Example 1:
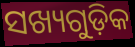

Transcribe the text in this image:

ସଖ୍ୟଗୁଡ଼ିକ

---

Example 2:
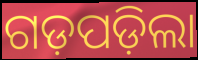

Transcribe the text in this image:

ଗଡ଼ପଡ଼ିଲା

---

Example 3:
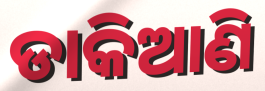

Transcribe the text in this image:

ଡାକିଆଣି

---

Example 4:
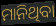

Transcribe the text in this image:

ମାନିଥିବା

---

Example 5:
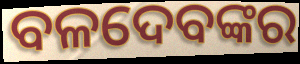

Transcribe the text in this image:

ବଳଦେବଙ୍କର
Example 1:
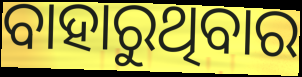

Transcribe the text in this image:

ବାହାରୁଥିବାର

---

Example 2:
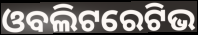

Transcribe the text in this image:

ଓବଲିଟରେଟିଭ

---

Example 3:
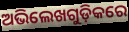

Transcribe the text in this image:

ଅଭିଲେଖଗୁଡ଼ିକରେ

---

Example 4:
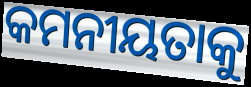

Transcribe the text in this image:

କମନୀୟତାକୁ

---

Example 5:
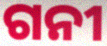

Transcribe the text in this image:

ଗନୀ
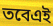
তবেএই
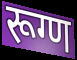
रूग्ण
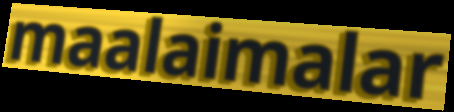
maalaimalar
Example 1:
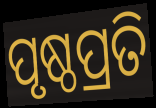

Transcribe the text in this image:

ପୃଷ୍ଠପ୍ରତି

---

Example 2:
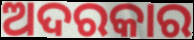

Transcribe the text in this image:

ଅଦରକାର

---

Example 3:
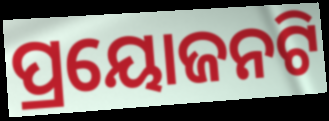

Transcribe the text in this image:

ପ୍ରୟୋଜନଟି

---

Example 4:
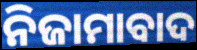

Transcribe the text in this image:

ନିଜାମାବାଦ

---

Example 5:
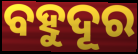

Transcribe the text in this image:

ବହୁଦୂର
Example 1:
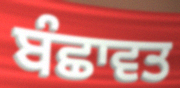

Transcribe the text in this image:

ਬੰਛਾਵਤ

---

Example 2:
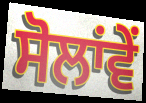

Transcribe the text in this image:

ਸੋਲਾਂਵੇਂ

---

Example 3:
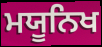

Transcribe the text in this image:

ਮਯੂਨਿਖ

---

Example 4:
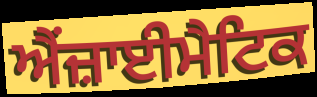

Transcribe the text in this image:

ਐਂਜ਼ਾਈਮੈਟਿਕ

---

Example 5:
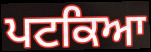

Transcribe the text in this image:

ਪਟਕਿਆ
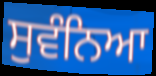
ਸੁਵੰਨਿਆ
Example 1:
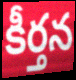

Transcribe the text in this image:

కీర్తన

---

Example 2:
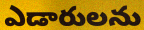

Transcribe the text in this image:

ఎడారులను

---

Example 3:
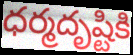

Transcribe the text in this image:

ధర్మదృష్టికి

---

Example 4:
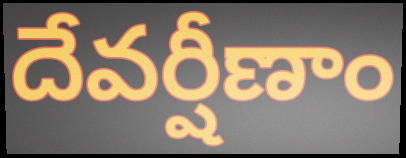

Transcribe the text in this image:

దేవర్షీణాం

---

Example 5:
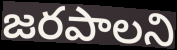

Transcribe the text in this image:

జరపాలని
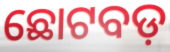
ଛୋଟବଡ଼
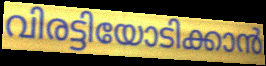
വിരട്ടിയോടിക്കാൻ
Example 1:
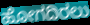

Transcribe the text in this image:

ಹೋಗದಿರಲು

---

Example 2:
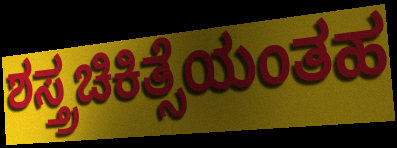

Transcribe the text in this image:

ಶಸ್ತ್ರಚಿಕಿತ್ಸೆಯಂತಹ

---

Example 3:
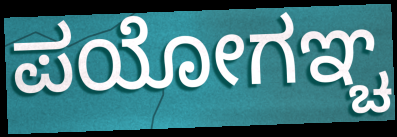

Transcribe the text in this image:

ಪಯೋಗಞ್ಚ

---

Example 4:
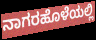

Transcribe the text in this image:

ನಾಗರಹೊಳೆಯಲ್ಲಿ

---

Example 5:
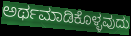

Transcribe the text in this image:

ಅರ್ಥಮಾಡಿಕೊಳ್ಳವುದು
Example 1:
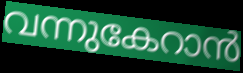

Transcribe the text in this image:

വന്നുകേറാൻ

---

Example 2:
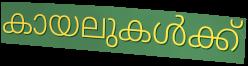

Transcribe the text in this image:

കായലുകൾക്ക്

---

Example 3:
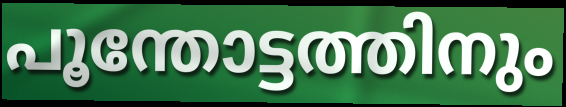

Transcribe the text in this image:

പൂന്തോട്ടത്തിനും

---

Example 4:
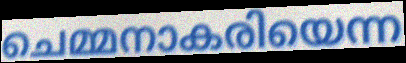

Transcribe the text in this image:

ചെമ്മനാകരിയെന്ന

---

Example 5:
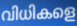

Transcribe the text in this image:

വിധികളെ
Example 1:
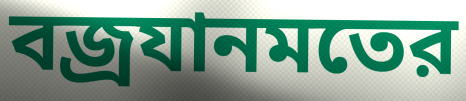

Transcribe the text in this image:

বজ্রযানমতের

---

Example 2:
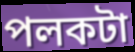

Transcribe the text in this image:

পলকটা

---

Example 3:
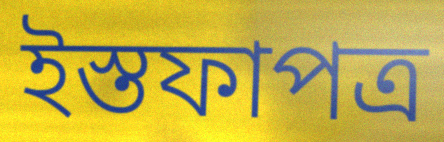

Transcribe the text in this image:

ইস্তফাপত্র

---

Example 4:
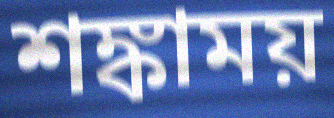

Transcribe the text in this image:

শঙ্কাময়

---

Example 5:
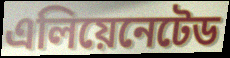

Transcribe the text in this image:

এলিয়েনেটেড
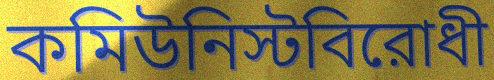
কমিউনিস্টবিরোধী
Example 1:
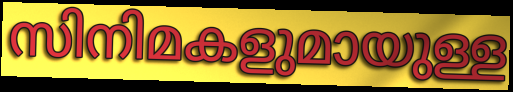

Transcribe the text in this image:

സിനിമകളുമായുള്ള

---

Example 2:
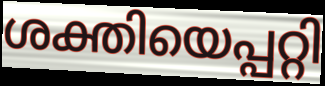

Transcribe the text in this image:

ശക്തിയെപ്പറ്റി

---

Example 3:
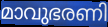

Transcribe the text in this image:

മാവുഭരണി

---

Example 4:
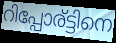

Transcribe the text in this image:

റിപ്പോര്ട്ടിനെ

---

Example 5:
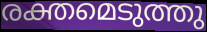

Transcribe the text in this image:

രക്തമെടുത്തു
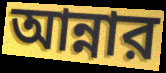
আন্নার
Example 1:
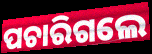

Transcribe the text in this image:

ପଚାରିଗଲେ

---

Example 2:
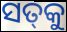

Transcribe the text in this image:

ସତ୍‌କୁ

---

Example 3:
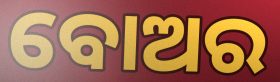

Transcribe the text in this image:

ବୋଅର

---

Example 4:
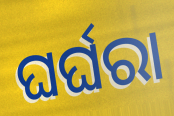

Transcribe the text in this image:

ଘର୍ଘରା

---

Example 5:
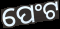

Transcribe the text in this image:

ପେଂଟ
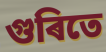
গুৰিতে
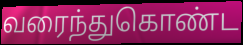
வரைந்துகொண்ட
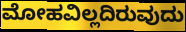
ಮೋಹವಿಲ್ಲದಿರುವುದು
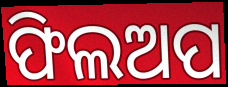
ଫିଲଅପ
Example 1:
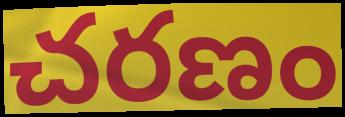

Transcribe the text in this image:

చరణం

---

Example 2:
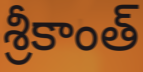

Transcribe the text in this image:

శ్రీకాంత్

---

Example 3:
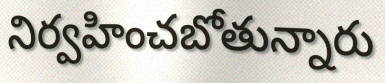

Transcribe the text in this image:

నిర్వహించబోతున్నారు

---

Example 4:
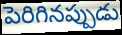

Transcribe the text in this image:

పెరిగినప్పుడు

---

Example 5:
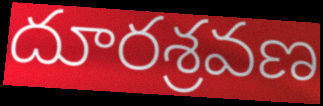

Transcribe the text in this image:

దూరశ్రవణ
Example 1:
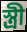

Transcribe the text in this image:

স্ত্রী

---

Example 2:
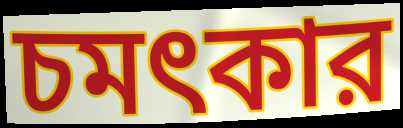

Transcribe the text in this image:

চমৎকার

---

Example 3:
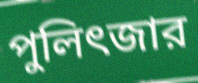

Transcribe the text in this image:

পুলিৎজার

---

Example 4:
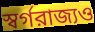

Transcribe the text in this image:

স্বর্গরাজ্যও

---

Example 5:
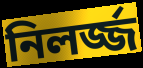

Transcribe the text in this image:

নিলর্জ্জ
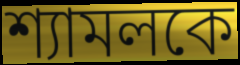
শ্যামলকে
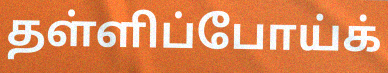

▶ **WHAT THE EXERCISE ASKS**
An exact copy of the records above is wanted, with the pictures omitted.

▶ **RESULT FOR THIS TASK**
Example 1:

Transcribe the text in this image:

ସଖ୍ୟଗୁଡ଼ିକ

---

Example 2:

Transcribe the text in this image:

ଗଡ଼ପଡ଼ିଲା

---

Example 3:

Transcribe the text in this image:

ଡାକିଆଣି

---

Example 4:

Transcribe the text in this image:

ମାନିଥିବା

---

Example 5:

Transcribe the text in this image:

ବଳଦେବଙ୍କର
Example 1:

Transcribe the text in this image:

ବାହାରୁଥିବାର

---

Example 2:

Transcribe the text in this image:

ଓବଲିଟରେଟିଭ

---

Example 3:

Transcribe the text in this image:

ଅଭିଲେଖଗୁଡ଼ିକରେ

---

Example 4:

Transcribe the text in this image:

କମନୀୟତାକୁ

---

Example 5:

Transcribe the text in this image:

ଗନୀ
তবেএই
रूग्ण
maalaimalar
Example 1:

Transcribe the text in this image:

ପୃଷ୍ଠପ୍ରତି

---

Example 2:

Transcribe the text in this image:

ଅଦରକାର

---

Example 3:

Transcribe the text in this image:

ପ୍ରୟୋଜନଟି

---

Example 4:

Transcribe the text in this image:

ନିଜାମାବାଦ

---

Example 5:

Transcribe the text in this image:

ବହୁଦୂର
Example 1:

Transcribe the text in this image:

ਬੰਛਾਵਤ

---

Example 2:

Transcribe the text in this image:

ਸੋਲਾਂਵੇਂ

---

Example 3:

Transcribe the text in this image:

ਮਯੂਨਿਖ

---

Example 4:

Transcribe the text in this image:

ਐਂਜ਼ਾਈਮੈਟਿਕ

---

Example 5:

Transcribe the text in this image:

ਪਟਕਿਆ
ਸੁਵੰਨਿਆ
Example 1:

Transcribe the text in this image:

కీర్తన

---

Example 2:

Transcribe the text in this image:

ఎడారులను

---

Example 3:

Transcribe the text in this image:

ధర్మదృష్టికి

---

Example 4:

Transcribe the text in this image:

దేవర్షీణాం

---

Example 5:

Transcribe the text in this image:

జరపాలని
ଛୋଟବଡ଼
വിരട്ടിയോടിക്കാൻ
Example 1:

Transcribe the text in this image:

ಹೋಗದಿರಲು

---

Example 2:

Transcribe the text in this image:

ಶಸ್ತ್ರಚಿಕಿತ್ಸೆಯಂತಹ

---

Example 3:

Transcribe the text in this image:

ಪಯೋಗಞ್ಚ

---

Example 4:

Transcribe the text in this image:

ನಾಗರಹೊಳೆಯಲ್ಲಿ

---

Example 5:

Transcribe the text in this image:

ಅರ್ಥಮಾಡಿಕೊಳ್ಳವುದು
Example 1:

Transcribe the text in this image:

വന്നുകേറാൻ

---

Example 2:

Transcribe the text in this image:

കായലുകൾക്ക്

---

Example 3:

Transcribe the text in this image:

പൂന്തോട്ടത്തിനും

---

Example 4:

Transcribe the text in this image:

ചെമ്മനാകരിയെന്ന

---

Example 5:

Transcribe the text in this image:

വിധികളെ
Example 1:

Transcribe the text in this image:

বজ্রযানমতের

---

Example 2:

Transcribe the text in this image:

পলকটা

---

Example 3:

Transcribe the text in this image:

ইস্তফাপত্র

---

Example 4:

Transcribe the text in this image:

শঙ্কাময়

---

Example 5:

Transcribe the text in this image:

এলিয়েনেটেড
কমিউনিস্টবিরোধী
Example 1:

Transcribe the text in this image:

സിനിമകളുമായുള്ള

---

Example 2:

Transcribe the text in this image:

ശക്തിയെപ്പറ്റി

---

Example 3:

Transcribe the text in this image:

മാവുഭരണി

---

Example 4:

Transcribe the text in this image:

റിപ്പോര്ട്ടിനെ

---

Example 5:

Transcribe the text in this image:

രക്തമെടുത്തു
আন্নার
Example 1:

Transcribe the text in this image:

ପଚାରିଗଲେ

---

Example 2:

Transcribe the text in this image:

ସତ୍‌କୁ

---

Example 3:

Transcribe the text in this image:

ବୋଅର

---

Example 4:

Transcribe the text in this image:

ଘର୍ଘରା

---

Example 5:

Transcribe the text in this image:

ପେଂଟ
গুৰিতে
வரைந்துகொண்ட
ಮೋಹವಿಲ್ಲದಿರುವುದು
ଫିଲଅପ
Example 1:

Transcribe the text in this image:

చరణం

---

Example 2:

Transcribe the text in this image:

శ్రీకాంత్

---

Example 3:

Transcribe the text in this image:

నిర్వహించబోతున్నారు

---

Example 4:

Transcribe the text in this image:

పెరిగినప్పుడు

---

Example 5:

Transcribe the text in this image:

దూరశ్రవణ
Example 1:

Transcribe the text in this image:

স্ত্রী

---

Example 2:

Transcribe the text in this image:

চমৎকার

---

Example 3:

Transcribe the text in this image:

পুলিৎজার

---

Example 4:

Transcribe the text in this image:

স্বর্গরাজ্যও

---

Example 5:

Transcribe the text in this image:

নিলর্জ্জ
শ্যামলকে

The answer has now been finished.